Friday 22nd June 2018
Today we arrived in the picturesque ancient port of Honfleur in France. It is known for its artists such as Eugene Boudin and Claude Monet, plus the churches and port area. It is situated on the River Seine, and this also makes for a delightful cruise from the sea, inland perhaps to the city of Rouen (see blog).
After breakfast I walked into town by way of local footpaths from the port (outside the fenced area of course) and beside the river into town. I went over the lock and into the inner harbour, to enjoy the warm sunshine. One of the excursion coaches gave me a lift back to the ship, and then the ship prepared to sail at 12 noon.
The sail along the coast from Honfleur is lovely in daylight sunshine and everyone on board seemed to enjoy the views before and after lunch.
We sail overnight to our final port of Tilbury back in the UK, so I packed my suitcase quickly and then was free to join in some of the ship's activities.
An announcement then told us that the pool had been filled! I saw no-one rushing to get in the cold sea-water, but several people sat nearby and relaxed on the red or blue towels.
My friend and I were happy to listen to music in the Charleston Lounge, take part in the Quiz, and then enjoy tea and a ship's scone with jam and cream.
The water was beautifully calm and at one point on our port side I could see tall white cliffs, which I felt sure would be the Seven Sisters and South Downs near the famous Beachy Head Lighthouse. At that point I went to see the lovely ladies in Reception who kindly rang the Bridge on my behalf to see if my guess was right. The phone was handed to me and the Deck Officer I spoke to confirmed that it was the cliffs in the Beachy Head area that I could see and had photographed. I asked him how far away they were and he thought about 20 miles. The air was certainly clear and I was amazed to see them.
Later that day we had another enjoyable dinner in the Marco Polo Restaurant, then went back to the Charleston Lounge to enjoy the evening sunshine as we sailed along the French coast side of the Channel Separation system.
Back in the Charleston Lounge we were talking with a lady and her aged mother about the shipping area and she mentioned that her husband was sailing a yacht off the east coast of Scotland at present. My friend showed her the website of marinetraffic.com and we managed to locate her husband's vessel at its location at 9 a.m. this morning. It was suggested that she might contact him and tell him to turn on his vessel's AIS (Automatic Identification System). She sent him a text! My friend also showed her several photographs relating to her husband's boat and she laughed at one picture that showed her wearing red trousers.
During early evening after departing Honfleur, we saw 3 large cruise ships off the coast near Dover bound for Southampton. The first was Celebrity Silhouette. The second were near sister Sapphire Princess and then near sister Azura.

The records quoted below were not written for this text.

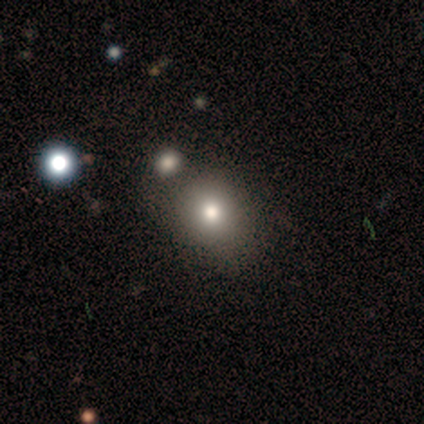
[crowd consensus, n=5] Volunteers were most divided on "how rounded": round: 67%, in between: 33%, cigar-shaped: 0%. More confident: merging — none (75%); smooth or featured — smooth (60%).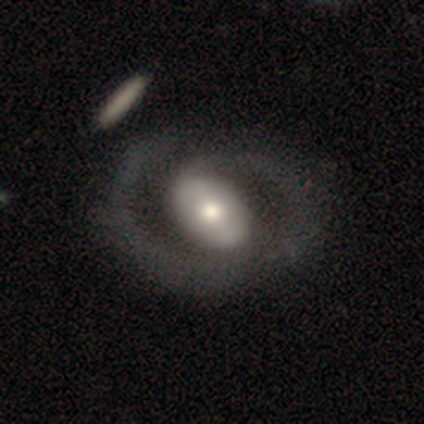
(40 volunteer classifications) Overall: featured or disk (80%). Edge-on disk: no (100%). Bar: no (41%; weak 34%). Spiral arms: yes (81%). Spiral arm count: 2 (73%). Spiral winding: medium (46%; tight 27%). Bulge size: moderate (66%). Merging: none (52%).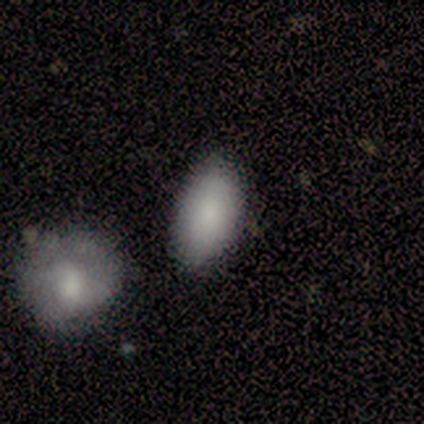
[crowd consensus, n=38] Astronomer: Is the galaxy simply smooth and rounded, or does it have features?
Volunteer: smooth — 84%.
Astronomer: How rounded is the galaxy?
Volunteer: in between — 91%.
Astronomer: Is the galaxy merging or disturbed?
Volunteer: none — 86%.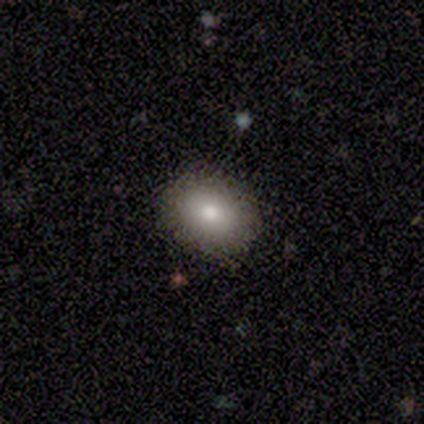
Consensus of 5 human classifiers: This appears to be a smooth galaxy with no disk features (80%) that is round (75%). Merging: none (100%).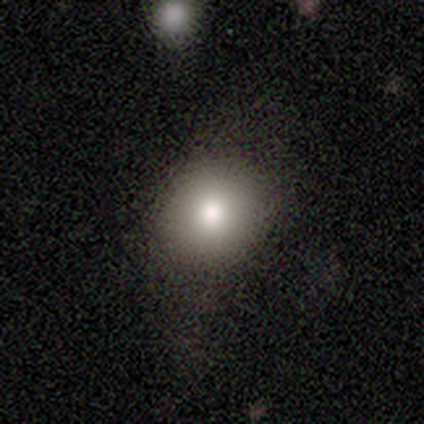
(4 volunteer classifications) This appears to be a smooth galaxy with no disk features (75%) that is round (67%). Merging: none (67%).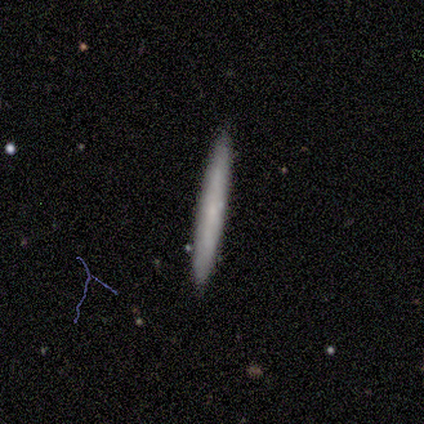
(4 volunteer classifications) Q: Smooth or featured?
A: smooth (100%)
Q: How rounded?
A: cigar-shaped (100%)
Q: Merging?
A: none (100%)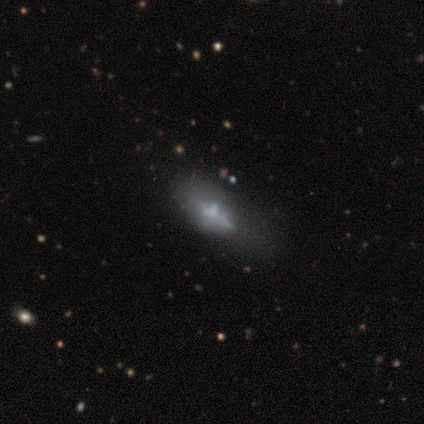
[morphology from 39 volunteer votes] This appears to be a featured or disk galaxy (56%) with no bar (83%), no spiral arms (83%) and no central bulge (72%). Merging: minor disturbance (44%).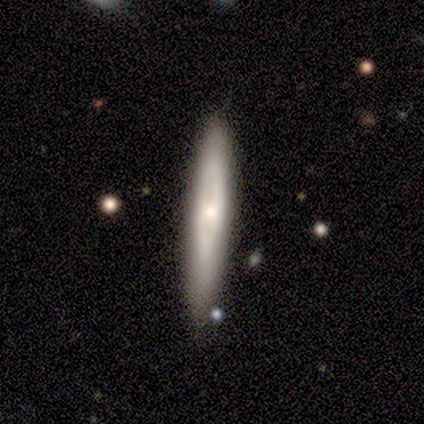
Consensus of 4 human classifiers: smooth 50% (tied), featured or disk 50% (tied), star or artifact 0%. Down the decision tree: how rounded — cigar-shaped (100%); merging — none (100%).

Ships seen: Aegean Odyssey, Kikki C, Mont St. Michel ferry in the distance, Celebrity Silhouette, Sapphire Princess, Azura, plus various tankers and fishing boats
Saturday 23rd June 2018
This morning we docked early in Tilbury, back in the UK. Many passengers were continuing on the next cruise, and the rest of us had been given a letter yesterday offering a 50% discount if we wanted to stay on board and continue the next cruise. I believe one or two people took up this offer, and one lady said she would be happy to go out and buy some more suitable clothing to take up the offer.
We had an early breakfast, then collected suitcases and disembarked from AEGEAN ODYSSEY. I had really enjoyed my cruise on this little ship, despite the occasional poor weather. The included excursions had been all I had hoped for, and more in the case of St. Michael's Mount, and the food and service on board was excellent. I would be very happy to sail on board AEGEAN ODYSSEY again.
Thursday 21st June 2018
Very early this morning we sailed into the deep water entrance of the River Dart, to visit Dartmouth here in Devonshire (another of the Shire counties). We turned mid-river and were facing out to sea, which was almost out of sight because of the bend at the entrance. In olden times castles were built, one each side of the river entrance, to protect Dartmouth and Kingswear from enemy action, and they can still be seen.

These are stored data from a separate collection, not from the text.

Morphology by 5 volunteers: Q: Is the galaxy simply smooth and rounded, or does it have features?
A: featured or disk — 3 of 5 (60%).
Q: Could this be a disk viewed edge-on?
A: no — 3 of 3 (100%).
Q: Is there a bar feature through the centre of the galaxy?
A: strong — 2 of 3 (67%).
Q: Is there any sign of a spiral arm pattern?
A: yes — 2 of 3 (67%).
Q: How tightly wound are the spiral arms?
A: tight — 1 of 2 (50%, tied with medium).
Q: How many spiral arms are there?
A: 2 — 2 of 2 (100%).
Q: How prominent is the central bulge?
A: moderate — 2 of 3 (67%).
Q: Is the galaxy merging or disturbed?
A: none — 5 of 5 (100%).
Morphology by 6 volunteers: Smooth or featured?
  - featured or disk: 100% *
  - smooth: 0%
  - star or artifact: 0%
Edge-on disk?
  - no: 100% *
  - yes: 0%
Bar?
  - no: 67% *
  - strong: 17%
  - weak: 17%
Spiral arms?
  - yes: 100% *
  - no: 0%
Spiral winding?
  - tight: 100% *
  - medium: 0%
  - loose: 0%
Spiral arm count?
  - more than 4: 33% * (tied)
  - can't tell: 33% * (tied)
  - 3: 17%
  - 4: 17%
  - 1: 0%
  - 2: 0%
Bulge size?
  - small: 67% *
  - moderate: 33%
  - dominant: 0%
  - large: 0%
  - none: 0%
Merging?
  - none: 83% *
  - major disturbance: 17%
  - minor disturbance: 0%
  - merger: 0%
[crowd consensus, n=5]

Up on deck the sun was warm and the sky blue, which was all very welcome. Of course we could hear the incessant noise of our engines coming from the aft end of the funnel, which has been part of our life every time we have been ashore. It proved to be very noticeable today once we had gone ashore into the little towns of Dartmouth or Kingswear, set amongst the steep hills beside the River Dart.
My friend showed me a picture at the useful website of Micke Asklander, at http://www.faktaomfartyg.se where the 1973-built ship Narcis is listed. During part of her life as AEGEAN I in June 2009, what we know as AEGEAN ODYSSEY was being fitted out again in Keratsini; the website shows a lovely picture taken by Georges Koutsoukis of the ship having a new funnel fitted over the previous one, and this could account perhaps for the current noise.
http://www.faktaomfartyg.se (Micke Asklander)
I asked and was given permission by Micke Asklander to use this photo in my blog, and I am happy to acknowledge his help.
I was able to take some more on board photographs after breakfast and before leaving the ship.
This morning the excursion people left the ship by tender first and then we were able to do the same, on lifeboat number 7 acting as a tender.
They were all running to the Dartmouth side of the river and we were soon standing on a pontoon and walking to our first ferry of the day. We sailed on the KINGSWEAR PRINCESS across the River Dart to the Kingswear side. We could hear the whistle of a steam train as it left the Kingswear station pulling many carriages along the coast, and this sound mingled nicely with other sounds from craft on the river.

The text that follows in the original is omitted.